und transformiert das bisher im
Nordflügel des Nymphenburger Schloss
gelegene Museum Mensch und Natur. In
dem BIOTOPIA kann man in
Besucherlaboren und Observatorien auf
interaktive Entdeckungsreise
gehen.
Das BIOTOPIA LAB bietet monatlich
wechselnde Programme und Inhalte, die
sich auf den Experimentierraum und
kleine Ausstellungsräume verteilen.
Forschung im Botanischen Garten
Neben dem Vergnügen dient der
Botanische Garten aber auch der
────────
→ WHAT YOU SHOULD DO
Write the whole of the material out again, exactly.

→ RESULT OF THIS EXERCISE
und transformiert das bisher im
Nordflügel des Nymphenburger Schloss
gelegene Museum Mensch und Natur. In
dem BIOTOPIA kann man in
Besucherlaboren und Observatorien auf
interaktive Entdeckungsreise
gehen.
Das BIOTOPIA LAB bietet monatlich
wechselnde Programme und Inhalte, die
sich auf den Experimentierraum und
kleine Ausstellungsräume verteilen.
Forschung im Botanischen Garten
Neben dem Vergnügen dient der
Botanische Garten aber auch der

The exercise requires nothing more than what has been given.